Console.WriteLine("loaded press <enter> to exit");
Console.ReadLine();

The neighbourhood feature loader utility is pretty “nasty” and was built for my specific scenario

CREATE TABLE [dbo].[Neighbourhood](
	[NeighbourhoodUID] [uniqueidentifier] NOT NULL,
	[Name] [nvarchar](50) NOT NULL,
	[Boundary] [geography] NOT NULL,
 CONSTRAINT [PK_Neighbourhood] PRIMARY KEY CLUSTERED 
(
	[NeighbourhoodUID] ASC
)

I used Dapper to insert rows into the Neighbourhood table

DECLARE @PointGeography AS GEOGRAPHY 

SET @PointGeography = geography::Point(51.512837,-0.2894983, 4326) --Flat
--SET @PointGeography = geography::Point(51.5053469,-0.0262693,4326) -- Canary Wharf
--SET @PointGeography = geography::Point(51.476853,0.0,4326) -- Greenwich
--SET @PointGeography = geography::Point(51.501476,-0.140634, 4326) -- Buckingham palace
--SET @PointGeography = geography::Point(51.533611, -0.318889, 4326) -- Hoover factory
--SET @PointGeography = geography::Point(51.5045, -0.0865, 4326) -- Shard
--SET @PointGeography = geography::Point(51.5145683288574,-0.0194199997931719, 4326) -- D0FD60C0-CC45-4517-91F6-00161E710F28 Tower Hamlets
--SET @PointGeography = geography::Point(51.5553092956543,0.00039999998989515, 4326) -- 80264AED-BC74-4150-B393-02D42711E2E6 Waltham Forest
--SET @PointGeography = geography::Point(51.4925193786621,-0.192310005426407, 4326) -- D36E4D1C-4A35-4B6E-B9A7-01E8D732FD3B Kensington and Chelsea
SET @PointGeography = geography::Point(51.5185317993164,-0.199739992618561, 4326) -- 2CAE3CAE-5E43-4F20-9550-01B86D7EF6FF Westminster

SELECT Name, @PointGeography.STWithin(Neighbourhood.Boundary) as 'STWithin', Neighbourhood.Boundary.STContains(@PointGeography) as 'STContains'
FROM Neighbourhood
ORDER BY Name

To test the neighbourhood geography I built a test harness with some “known” locations 

SQL Server Management Studio Query “inverted” results

The query results were the inverse of what I was expecting.
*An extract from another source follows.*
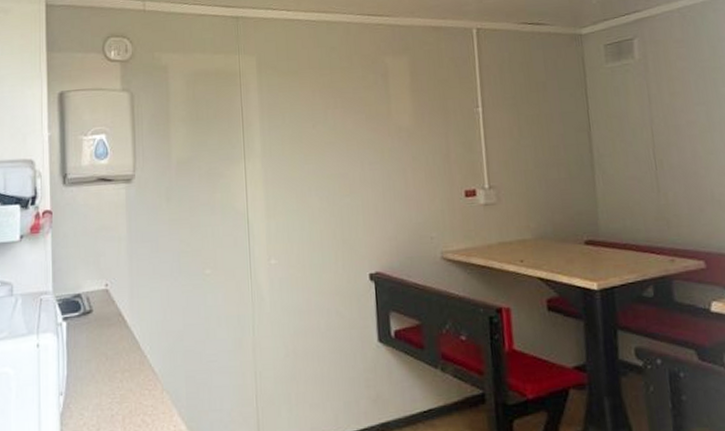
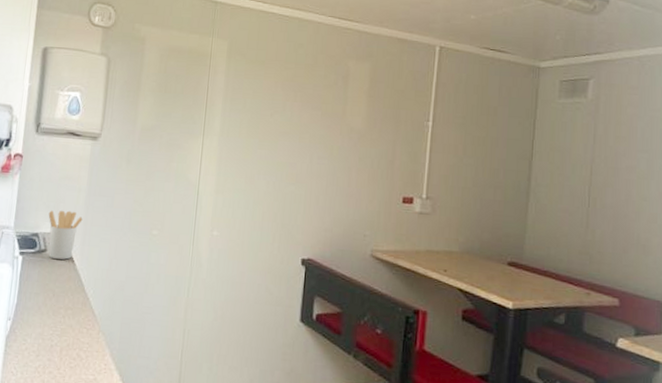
utensil holder: none [89,263,127,319] -> present [48,210,83,260]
SQL Server Management Studio Query “reorientated” results

I had forgotten that GeoJSON uses the right-hand rule and Microsoft SQL server uses the left-hand rule for polygons.

UPDATE Neighbourhood SET Boundary = Boundary.ReorientObject()

The neighbourhood dataset is tiny so I used ReorientObject to fix the boundary geography polygons.